Rodrigo Bacellar, ex-presidente da Assembleia Legislativa do Rio (Alerj), e o desembargador federal Macário Ramos Júdice Neto passaram à condição de réus no Supremo Tribunal Federal (STF) por suspeita de vazamento de informações de uma investigação da Polícia Federal (PF). A denúncia foi recebida por unanimidade pela Primeira Turma da Corte, em julgamento virtual encerrado nesta quarta-feira (19/08).
O placar terminou em 4 a 0. Alexandre de Moraes, relator do caso, foi acompanhado por Cristiano Zanin, Cármen Lúcia e Flávio Dino.
O processo trata da Operação Zargun, realizada em 3 de setembro de 2025 contra integrantes do Comando Vermelho. Um dos principais alvos era o ex-deputado estadual Thiego Raimundo dos Santos Silva, o TH Joias.
Para a PF, o vazamento teria permitido que TH Joias se antecipasse à chegada dos agentes e retirasse bens de sua residência. A investigação aponta que a informação teria circulado antes da ação policial e atribui a Bacellar e Macário participação no repasse.
O que diz a investigação
Na época da operação, Macário era relator das investigações no Tribunal Regional Federal da 2ª Região (TRF-2).
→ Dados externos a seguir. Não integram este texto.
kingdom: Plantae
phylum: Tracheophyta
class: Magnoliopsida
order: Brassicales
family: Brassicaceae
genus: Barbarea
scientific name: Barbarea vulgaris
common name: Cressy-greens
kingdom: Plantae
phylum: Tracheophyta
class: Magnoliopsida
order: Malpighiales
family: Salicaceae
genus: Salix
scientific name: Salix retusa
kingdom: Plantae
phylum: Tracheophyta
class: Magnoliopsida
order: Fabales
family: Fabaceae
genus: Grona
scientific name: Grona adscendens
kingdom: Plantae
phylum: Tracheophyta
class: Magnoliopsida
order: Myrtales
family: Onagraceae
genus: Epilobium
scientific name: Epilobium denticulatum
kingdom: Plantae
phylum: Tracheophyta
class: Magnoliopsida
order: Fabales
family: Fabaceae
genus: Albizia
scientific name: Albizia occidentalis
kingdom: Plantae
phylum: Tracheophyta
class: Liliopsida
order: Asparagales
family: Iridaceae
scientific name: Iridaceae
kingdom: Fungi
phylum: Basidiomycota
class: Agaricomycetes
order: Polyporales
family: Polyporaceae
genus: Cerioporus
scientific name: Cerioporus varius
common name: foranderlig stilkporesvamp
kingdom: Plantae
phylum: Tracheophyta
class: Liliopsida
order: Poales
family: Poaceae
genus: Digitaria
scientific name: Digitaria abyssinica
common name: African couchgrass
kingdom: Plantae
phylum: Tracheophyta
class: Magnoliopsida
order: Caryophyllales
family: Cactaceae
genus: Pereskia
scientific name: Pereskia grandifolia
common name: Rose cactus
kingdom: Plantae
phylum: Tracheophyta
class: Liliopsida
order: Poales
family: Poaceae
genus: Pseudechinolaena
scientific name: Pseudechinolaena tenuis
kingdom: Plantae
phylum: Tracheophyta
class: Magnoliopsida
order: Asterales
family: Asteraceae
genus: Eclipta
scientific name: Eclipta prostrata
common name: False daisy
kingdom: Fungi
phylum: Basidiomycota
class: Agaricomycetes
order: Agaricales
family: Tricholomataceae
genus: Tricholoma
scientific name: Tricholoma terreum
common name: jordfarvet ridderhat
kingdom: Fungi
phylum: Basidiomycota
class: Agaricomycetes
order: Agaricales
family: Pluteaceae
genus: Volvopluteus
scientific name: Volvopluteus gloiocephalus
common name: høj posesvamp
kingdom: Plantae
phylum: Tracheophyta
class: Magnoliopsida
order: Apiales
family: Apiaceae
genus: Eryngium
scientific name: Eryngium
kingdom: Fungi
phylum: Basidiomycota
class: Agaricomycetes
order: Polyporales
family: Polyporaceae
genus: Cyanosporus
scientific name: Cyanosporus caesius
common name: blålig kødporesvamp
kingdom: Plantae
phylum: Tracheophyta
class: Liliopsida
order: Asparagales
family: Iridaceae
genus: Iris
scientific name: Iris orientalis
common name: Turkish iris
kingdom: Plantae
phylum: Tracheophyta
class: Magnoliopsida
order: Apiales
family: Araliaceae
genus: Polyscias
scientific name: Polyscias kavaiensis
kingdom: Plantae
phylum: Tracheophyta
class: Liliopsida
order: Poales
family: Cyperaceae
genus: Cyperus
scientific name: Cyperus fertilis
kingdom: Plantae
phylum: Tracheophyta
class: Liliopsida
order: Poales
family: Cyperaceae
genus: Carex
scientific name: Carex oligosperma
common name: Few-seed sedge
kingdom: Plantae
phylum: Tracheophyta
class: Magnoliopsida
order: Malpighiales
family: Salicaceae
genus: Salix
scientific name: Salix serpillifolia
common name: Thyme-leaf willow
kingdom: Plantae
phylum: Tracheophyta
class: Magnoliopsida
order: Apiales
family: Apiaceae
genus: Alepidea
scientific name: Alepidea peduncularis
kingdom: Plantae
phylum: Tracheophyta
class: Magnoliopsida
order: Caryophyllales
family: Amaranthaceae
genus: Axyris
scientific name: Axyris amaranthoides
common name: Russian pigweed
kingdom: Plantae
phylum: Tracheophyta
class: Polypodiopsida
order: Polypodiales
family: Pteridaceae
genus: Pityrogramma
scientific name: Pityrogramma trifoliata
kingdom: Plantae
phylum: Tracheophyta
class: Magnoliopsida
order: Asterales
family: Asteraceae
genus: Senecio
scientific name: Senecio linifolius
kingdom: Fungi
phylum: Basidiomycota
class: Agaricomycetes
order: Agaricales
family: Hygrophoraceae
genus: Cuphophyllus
A Polícia Federal sustenta que ele teria se encontrado com Bacellar em 2 de setembro, na véspera da ação. Mensagens encontradas no telefone do ex-presidente da Alerj foram usadas na investigação para indicar que ele teria informado a um assessor que estava jantando com o magistrado naquela data.
O processo também menciona o depoimento de Gabriel Dias de Oliveira, conhecido como “Índio do Lixão”. À PF, ele afirmou que TH Joias teria atribuído a Bacellar o aviso prévio sobre a operação. No voto que recebeu a denúncia, Moraes registrou ainda que, conforme a acusação, Bacellar teria admitido ter conversado com TH Joias sobre a ação policial em 2 de setembro, na sede da Alerj.
Defesas contestam acusação
A defesa de Macário nega que o encontro com Bacellar tenha acontecido. O advogado Patrick de Oliveira Berriel argumentou que a própria denúncia aponta que TH Joias já havia retirado seus pertences às 15h do dia 2 de setembro, antes do horário em que o suposto jantar teria ocorrido. Para a defesa, isso afastaria a possibilidade de o encontro ter sido responsável pelo aviso ao ex-deputado.
O advogado de Bacellar, Daniel Bialski, também contestou a versão apresentada pela PF. Ele sustentou que TH Joias já teria conhecimento de que era alvo da operação antes de qualquer contato com o então presidente da Alerj e questionou a forma como a investigação foi conduzida.
Situação dos envolvidos
TH Joias está preso desde setembro de 2025. O desembargador Macário Ramos Júdice Neto está detido desde dezembro do mesmo ano.
Bacellar também foi alvo de ordem de prisão quando ainda presidia a Alerj, mas acabou solto após o plenário da Casa revogar a medida. Em março, ele voltou a ser preso depois que o Tribunal Superior Eleitoral (TSE) cassou seu mandato de deputado. A decisão ocorreu no mesmo julgamento que tornou inelegível o ex-governador do Rio de Janeiro, Cláudio Castro.